Stephen Gallagher is an Associate Professor at the University of Melbourne. He has had diverse research experience in Carboniferous to Recent microfossils, sedimentology and stratigraphy globally.  He uses applied stratigraphy & micropalaeontology to solve stratigraphic problems and to interpret (palaeo) environments, bathymetry and oceanography.

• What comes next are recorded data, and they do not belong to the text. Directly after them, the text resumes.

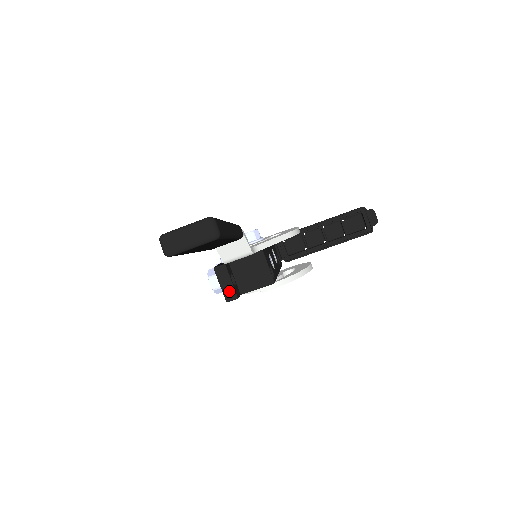
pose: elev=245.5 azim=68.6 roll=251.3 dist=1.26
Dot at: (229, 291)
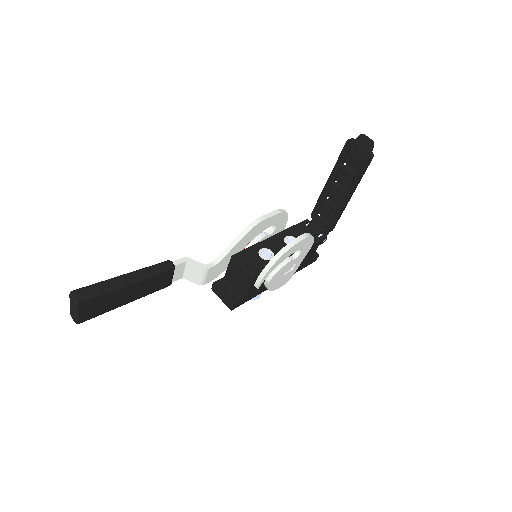
Dot at: (226, 301)
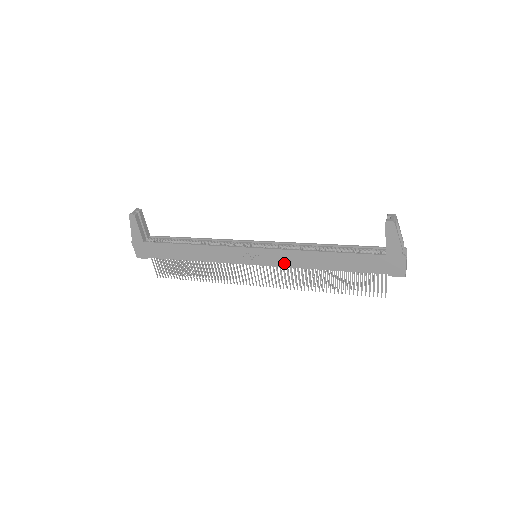
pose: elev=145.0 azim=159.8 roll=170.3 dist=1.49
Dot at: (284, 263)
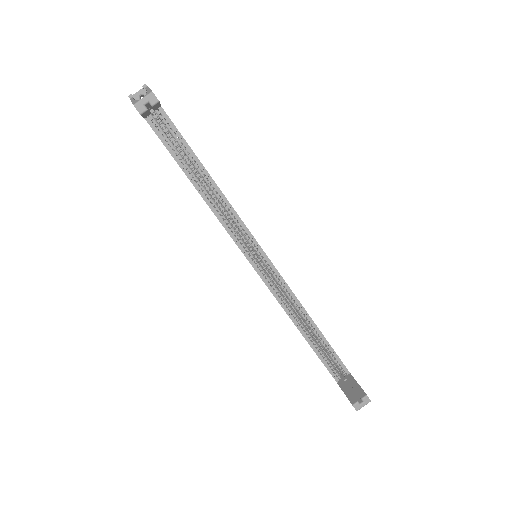
Dot at: occluded
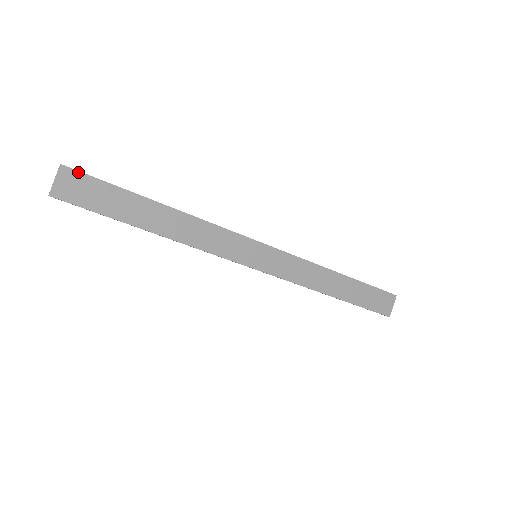
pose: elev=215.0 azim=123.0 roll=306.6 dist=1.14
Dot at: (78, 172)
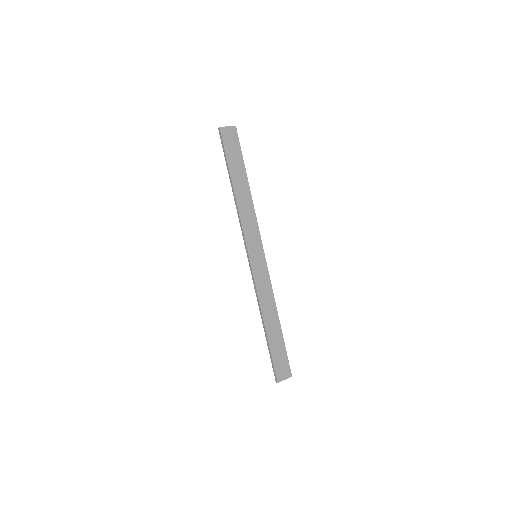
Dot at: (237, 135)
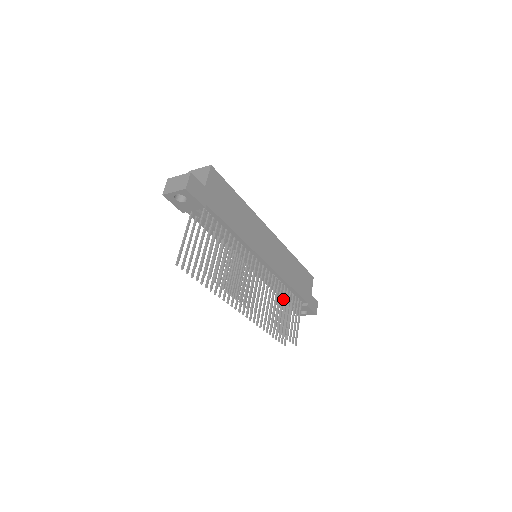
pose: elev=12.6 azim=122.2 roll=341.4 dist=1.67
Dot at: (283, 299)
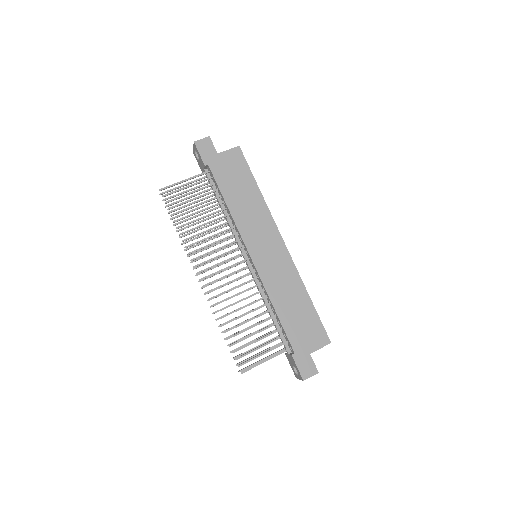
Dot at: (258, 315)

Curtin Applied Geology Seminar: Weds 26th Nov – Steve Micklethwaite on the Duration and Dynamics of Orogenic Deposit Formation

By Katy Evans 21 November 2014 Applied Geology Comments off

Wed 26th November

12 – 1 pm

Rm 312.222

Steve Micklethwaite

Centre for Exploration Targetting, UWA

The Duration and Dynamics of Orogenic Deposit Formation

Abstract

Here I briefly review the physical hydrogeology of orogenic-type gold deposits and their linkages to self-organizing phenomena, such as earthquake-aftershock sequences, seismic swarms and fluid pressure driven failure. Building on these developments we use a combination of field observations and boundary element modelling to explore the relationship between fault stepovers, fluid flow and mineralization. It is shown that underlapping stepover geometries are typically rare in fault systems but anomalously associated with gold deposits. We find that a larger region of damage and permeability enhancement is created around underlapping stepovers than around overlapping stepovers. By taking into account both the enhancement and decay of permeability during the seismic cycle it is estimated that a 5 Moz goldfield could feasibly form in 1-16 earthquake-aftershock sequences; potentially representing durations of just 10-8000 years. Similar rapid durations for goldfield formation have been inferred from different environments, including volcano sector collapse (e.g. Lihir, Papua New Guinea) and convective circulation in geothermal regions (e.g. Taupo Volcanic Zone, New Zealand). The result that deposits form extremely rapidly, even though connected to fault systems with million-year lifespans, may suggest that economic grade mineralization requires several different self-organizing phenomena to overlap in time and space. Such a concept potentially explains why deposits cluster in metal-rich provinces but with multiple episodes of mineralization, sometimes millions of years apart.